About this exercise
For the data below, restate word for word only the lines from the line containing "Page size: 2001x1125." through the line containing "Rendered at 2001 by 1125 pixels.", both ends included.

Data in this exercise
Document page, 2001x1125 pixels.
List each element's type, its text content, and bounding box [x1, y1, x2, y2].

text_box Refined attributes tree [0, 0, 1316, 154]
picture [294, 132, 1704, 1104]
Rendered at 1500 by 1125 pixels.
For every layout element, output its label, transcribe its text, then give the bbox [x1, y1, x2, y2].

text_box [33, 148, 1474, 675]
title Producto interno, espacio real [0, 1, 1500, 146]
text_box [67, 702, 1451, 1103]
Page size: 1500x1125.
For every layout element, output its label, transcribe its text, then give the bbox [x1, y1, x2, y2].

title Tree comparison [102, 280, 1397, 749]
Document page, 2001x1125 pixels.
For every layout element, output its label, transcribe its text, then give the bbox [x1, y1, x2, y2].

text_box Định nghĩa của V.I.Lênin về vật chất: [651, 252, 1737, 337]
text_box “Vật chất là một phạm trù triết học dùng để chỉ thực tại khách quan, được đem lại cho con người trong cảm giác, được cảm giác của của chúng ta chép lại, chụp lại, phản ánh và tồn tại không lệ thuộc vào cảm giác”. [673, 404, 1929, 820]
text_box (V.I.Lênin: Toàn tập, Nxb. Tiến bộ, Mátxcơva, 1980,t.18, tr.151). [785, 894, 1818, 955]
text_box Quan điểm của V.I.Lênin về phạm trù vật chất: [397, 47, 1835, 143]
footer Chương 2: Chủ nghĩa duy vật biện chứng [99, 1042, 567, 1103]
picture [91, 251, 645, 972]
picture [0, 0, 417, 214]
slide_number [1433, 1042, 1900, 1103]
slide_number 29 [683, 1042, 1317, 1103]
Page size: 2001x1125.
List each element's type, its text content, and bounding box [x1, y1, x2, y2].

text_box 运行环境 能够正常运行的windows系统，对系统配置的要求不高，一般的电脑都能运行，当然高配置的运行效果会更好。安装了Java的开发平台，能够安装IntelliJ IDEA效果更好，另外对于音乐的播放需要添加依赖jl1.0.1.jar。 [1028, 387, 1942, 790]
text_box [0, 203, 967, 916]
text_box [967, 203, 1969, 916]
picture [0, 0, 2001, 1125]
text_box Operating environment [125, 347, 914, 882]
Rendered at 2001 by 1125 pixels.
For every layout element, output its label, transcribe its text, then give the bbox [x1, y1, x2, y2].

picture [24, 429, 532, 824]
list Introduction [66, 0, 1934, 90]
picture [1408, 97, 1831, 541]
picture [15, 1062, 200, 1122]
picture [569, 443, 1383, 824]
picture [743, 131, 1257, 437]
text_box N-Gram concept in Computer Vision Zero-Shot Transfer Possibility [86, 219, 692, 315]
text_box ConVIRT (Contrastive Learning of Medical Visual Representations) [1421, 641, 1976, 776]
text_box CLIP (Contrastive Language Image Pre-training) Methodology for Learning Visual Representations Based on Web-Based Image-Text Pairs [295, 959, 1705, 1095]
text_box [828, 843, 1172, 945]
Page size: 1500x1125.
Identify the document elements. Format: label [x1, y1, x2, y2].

Solution to this task
Page size: 2001x1125.
List each element's type, its text content, and bounding box [x1, y1, x2, y2].

text_box 运行环境 能够正常运行的windows系统，对系统配置的要求不高，一般的电脑都能运行，当然高配置的运行效果会更好。安装了Java的开发平台，能够安装IntelliJ IDEA效果更好，另外对于音乐的播放需要添加依赖jl1.0.1.jar。 [1028, 387, 1942, 790]
text_box [0, 203, 967, 916]
text_box [967, 203, 1969, 916]
picture [0, 0, 2001, 1125]
text_box Operating environment [125, 347, 914, 882]
Rendered at 2001 by 1125 pixels.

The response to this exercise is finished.